Planning decisions made by landscape architects can lead people into living healthier and happier lives. For example, with good planning, people live within walking distance of amenities, i.e., bakery, coffee shop, grocery store, library, school, and they will be more likely to walk to their destination. Simple moves like this can effectively increase physical activity, decrease carbon footprint, and foster community by creating opportunities for neighbors to meet while going about their everyday activities.

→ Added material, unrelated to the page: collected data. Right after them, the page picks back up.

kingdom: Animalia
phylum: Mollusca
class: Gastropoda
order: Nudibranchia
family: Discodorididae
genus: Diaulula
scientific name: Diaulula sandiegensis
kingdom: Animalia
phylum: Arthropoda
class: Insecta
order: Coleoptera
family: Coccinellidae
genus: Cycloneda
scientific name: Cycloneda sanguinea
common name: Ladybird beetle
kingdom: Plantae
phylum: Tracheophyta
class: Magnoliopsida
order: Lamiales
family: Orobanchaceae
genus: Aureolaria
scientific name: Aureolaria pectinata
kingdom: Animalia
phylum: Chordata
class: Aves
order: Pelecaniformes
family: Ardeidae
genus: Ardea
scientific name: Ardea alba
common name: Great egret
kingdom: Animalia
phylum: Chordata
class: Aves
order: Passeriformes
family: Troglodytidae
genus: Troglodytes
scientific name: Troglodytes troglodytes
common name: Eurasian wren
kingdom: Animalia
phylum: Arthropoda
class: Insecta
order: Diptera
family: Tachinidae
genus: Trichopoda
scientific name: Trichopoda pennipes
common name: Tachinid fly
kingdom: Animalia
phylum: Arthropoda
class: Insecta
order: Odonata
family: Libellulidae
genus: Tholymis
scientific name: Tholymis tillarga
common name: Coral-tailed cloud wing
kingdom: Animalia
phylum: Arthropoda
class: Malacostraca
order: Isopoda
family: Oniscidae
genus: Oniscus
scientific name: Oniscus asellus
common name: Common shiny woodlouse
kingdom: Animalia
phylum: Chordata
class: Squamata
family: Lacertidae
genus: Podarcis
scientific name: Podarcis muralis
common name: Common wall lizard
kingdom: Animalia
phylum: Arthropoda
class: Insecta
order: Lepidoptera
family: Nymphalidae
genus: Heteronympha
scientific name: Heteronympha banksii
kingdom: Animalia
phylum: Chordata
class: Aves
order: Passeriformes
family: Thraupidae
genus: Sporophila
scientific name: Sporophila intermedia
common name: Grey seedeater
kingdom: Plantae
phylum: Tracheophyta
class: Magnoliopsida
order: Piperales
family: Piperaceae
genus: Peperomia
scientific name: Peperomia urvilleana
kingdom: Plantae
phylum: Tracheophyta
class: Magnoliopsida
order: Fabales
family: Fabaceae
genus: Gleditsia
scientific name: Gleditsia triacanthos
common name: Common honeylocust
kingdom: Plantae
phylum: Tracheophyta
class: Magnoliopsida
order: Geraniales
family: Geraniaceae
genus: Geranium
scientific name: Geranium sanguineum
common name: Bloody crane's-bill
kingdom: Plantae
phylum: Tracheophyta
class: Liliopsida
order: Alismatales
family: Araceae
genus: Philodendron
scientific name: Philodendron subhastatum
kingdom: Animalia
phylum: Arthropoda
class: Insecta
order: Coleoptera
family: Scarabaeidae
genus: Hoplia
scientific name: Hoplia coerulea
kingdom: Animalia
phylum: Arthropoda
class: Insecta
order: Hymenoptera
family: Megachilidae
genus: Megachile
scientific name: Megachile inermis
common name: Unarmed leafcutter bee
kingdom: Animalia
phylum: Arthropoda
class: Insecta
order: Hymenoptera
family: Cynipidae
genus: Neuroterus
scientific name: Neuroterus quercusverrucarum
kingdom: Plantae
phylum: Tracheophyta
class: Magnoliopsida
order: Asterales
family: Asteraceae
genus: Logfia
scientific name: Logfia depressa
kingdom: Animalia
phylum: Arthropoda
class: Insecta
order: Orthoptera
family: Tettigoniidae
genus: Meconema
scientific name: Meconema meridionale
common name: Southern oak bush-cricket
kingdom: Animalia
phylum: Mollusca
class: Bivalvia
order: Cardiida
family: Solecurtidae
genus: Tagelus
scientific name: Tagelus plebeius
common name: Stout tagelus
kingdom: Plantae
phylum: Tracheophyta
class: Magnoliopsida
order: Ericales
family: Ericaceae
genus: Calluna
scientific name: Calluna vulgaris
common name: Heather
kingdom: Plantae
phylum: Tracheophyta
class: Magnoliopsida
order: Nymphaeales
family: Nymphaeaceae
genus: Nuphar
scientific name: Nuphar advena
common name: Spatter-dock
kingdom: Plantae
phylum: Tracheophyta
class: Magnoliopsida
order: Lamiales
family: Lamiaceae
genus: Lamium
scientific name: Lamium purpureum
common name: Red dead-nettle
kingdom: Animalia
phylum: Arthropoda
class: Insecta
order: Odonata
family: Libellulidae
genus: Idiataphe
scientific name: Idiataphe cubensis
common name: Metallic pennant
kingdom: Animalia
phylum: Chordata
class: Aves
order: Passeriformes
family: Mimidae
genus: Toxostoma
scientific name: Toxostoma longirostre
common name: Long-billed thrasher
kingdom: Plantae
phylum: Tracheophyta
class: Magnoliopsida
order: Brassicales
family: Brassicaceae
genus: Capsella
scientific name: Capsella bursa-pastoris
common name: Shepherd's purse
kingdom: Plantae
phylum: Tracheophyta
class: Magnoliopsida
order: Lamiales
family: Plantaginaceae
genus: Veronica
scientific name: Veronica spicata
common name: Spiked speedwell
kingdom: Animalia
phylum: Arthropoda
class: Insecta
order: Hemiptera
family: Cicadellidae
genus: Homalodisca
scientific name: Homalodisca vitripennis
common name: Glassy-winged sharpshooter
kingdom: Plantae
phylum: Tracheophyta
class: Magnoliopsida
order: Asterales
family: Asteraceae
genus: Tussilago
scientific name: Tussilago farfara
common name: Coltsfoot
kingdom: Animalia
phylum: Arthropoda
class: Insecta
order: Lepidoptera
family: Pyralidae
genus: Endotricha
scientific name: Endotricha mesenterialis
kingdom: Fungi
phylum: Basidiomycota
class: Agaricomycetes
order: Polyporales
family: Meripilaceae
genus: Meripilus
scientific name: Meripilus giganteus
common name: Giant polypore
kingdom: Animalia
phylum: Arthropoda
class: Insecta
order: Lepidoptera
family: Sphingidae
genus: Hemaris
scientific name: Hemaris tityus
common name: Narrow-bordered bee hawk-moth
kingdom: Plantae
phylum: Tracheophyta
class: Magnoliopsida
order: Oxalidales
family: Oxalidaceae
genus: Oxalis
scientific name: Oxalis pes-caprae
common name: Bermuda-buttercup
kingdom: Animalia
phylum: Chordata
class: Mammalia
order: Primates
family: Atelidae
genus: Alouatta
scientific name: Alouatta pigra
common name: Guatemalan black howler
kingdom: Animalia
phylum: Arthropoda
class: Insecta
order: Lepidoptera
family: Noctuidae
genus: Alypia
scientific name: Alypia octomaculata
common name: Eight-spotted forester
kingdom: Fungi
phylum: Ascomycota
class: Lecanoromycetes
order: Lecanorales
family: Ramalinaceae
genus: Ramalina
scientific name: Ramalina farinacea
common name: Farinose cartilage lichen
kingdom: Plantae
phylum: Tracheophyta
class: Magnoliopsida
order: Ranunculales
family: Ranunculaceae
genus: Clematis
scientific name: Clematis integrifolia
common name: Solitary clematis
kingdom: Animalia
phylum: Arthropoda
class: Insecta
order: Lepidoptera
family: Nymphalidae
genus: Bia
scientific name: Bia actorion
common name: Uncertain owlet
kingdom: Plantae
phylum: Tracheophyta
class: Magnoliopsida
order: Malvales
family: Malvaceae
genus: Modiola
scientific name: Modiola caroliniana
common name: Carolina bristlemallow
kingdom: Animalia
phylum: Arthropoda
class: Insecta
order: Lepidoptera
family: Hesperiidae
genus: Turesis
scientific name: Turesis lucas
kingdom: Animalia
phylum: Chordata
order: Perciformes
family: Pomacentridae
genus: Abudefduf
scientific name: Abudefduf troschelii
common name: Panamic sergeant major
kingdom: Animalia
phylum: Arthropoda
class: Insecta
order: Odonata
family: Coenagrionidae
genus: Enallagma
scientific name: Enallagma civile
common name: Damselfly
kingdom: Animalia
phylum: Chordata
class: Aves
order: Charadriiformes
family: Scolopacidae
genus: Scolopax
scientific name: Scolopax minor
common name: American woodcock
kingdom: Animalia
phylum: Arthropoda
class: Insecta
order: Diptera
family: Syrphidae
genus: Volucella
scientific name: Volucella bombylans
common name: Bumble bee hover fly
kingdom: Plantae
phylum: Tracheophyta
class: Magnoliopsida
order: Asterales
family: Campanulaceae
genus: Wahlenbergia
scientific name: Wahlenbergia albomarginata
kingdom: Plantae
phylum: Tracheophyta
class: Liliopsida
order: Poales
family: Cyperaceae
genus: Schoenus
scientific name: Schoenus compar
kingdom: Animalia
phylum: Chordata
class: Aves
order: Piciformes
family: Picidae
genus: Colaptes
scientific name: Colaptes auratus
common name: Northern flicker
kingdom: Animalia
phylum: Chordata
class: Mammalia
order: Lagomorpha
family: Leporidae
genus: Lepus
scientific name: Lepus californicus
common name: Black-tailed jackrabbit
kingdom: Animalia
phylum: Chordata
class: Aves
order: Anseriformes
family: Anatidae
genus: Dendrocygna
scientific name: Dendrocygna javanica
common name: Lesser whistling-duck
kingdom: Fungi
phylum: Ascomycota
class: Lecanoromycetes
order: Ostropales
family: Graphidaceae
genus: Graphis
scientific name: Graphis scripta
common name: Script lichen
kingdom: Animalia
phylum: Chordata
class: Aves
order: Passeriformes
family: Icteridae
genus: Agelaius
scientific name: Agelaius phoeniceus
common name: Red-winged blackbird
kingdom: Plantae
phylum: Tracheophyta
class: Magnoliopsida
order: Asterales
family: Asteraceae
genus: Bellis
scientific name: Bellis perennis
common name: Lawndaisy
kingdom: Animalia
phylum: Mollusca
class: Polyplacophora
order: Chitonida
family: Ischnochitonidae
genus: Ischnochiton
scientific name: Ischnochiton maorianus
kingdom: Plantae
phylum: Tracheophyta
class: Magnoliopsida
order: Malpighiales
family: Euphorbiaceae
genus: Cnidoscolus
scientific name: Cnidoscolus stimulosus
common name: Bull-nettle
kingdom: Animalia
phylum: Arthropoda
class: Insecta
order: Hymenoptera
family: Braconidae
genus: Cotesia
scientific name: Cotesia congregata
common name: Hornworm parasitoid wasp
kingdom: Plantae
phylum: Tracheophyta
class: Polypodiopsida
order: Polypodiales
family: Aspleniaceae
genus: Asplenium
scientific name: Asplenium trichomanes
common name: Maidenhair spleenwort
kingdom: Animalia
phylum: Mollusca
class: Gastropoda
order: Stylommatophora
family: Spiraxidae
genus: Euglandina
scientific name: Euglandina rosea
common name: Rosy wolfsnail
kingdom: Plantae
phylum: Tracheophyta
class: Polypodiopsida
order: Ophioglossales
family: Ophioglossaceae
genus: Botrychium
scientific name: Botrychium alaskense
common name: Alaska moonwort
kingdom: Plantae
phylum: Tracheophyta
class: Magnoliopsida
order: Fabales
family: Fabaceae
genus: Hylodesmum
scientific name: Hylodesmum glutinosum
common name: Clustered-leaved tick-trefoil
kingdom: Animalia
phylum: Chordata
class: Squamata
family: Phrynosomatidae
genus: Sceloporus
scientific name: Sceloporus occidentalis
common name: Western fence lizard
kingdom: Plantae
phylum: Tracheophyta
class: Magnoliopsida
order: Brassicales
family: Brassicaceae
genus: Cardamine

Mid-Scale: Master Planning
Masterplans are overall strategic plans and implementation strategies created by landscape architects for campus scale projects: institutional, education, recreation. Many people do not realize that the college campus they hang out on or the business park they work in was most likely designed and planned by a landscape architect.
Micro Scale: Site Design
At the smallest scale, landscape architects design sites like parks, plazas, and residential properties. Planning concepts such as proper adjacencies and intentional circulation patterns that encourage physical fitness and social interaction also come into play at the site level. Landscape architects design places for all ages, abilities and backgrounds, fostering a sense of ownership and safety, wayfinding, and long-term operations and maintenance. They do this while striving to protect the planet, encourage equitable communities, take care of their clients, and design to codes and regulations.
At all scales, the primary mission for landscape architects is to ensure the health, safety, and welfare of the public and create places where people can form memories, create relationships, and enrich their lives. Designing the places where people live, work and play is a great responsibility. Our environment must reflect the values that our community strives to embody.